• WHAT IS EXPECTED:
Return the text of every item below, line for line and unchanged, with the pictures left out.

• RECORDS FOR THIS TASK:
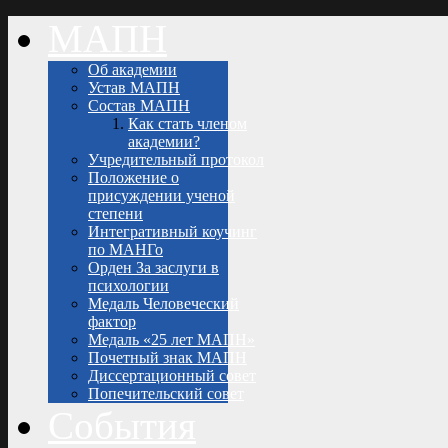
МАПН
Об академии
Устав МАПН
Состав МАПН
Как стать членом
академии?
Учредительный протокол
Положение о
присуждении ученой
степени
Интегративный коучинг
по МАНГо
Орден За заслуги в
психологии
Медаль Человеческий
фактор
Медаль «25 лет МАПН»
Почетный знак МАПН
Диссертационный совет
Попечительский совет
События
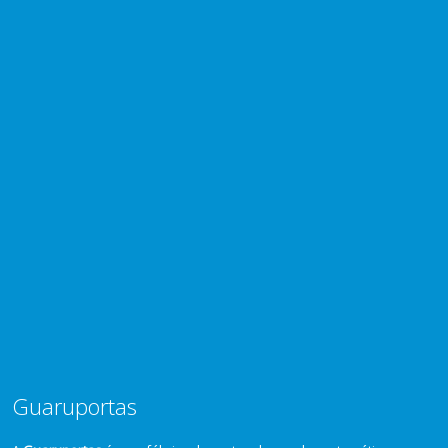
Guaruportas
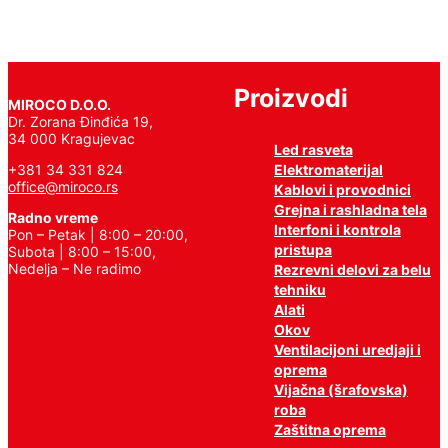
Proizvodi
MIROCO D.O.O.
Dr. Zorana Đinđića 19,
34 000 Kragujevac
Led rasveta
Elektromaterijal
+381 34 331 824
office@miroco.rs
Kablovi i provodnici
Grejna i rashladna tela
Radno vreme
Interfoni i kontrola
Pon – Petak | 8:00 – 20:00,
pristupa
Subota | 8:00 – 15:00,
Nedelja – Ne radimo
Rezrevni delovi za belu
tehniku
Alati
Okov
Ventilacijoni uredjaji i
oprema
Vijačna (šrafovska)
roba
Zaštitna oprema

• RESPONSE:
МАПН
Об академии
Устав МАПН
Состав МАПН
Как стать членом
академии?
Учредительный протокол
Положение о
присуждении ученой
степени
Интегративный коучинг
по МАНГо
Орден За заслуги в
психологии
Медаль Человеческий
фактор
Медаль «25 лет МАПН»
Почетный знак МАПН
Диссертационный совет
Попечительский совет
События
Guaruportas
Proizvodi
MIROCO D.O.O.
Dr. Zorana Đinđića 19,
34 000 Kragujevac
Led rasveta
Elektromaterijal
+381 34 331 824
office@miroco.rs
Kablovi i provodnici
Grejna i rashladna tela
Radno vreme
Interfoni i kontrola
Pon – Petak | 8:00 – 20:00,
pristupa
Subota | 8:00 – 15:00,
Nedelja – Ne radimo
Rezrevni delovi za belu
tehniku
Alati
Okov
Ventilacijoni uredjaji i
oprema
Vijačna (šrafovska)
roba
Zaštitna oprema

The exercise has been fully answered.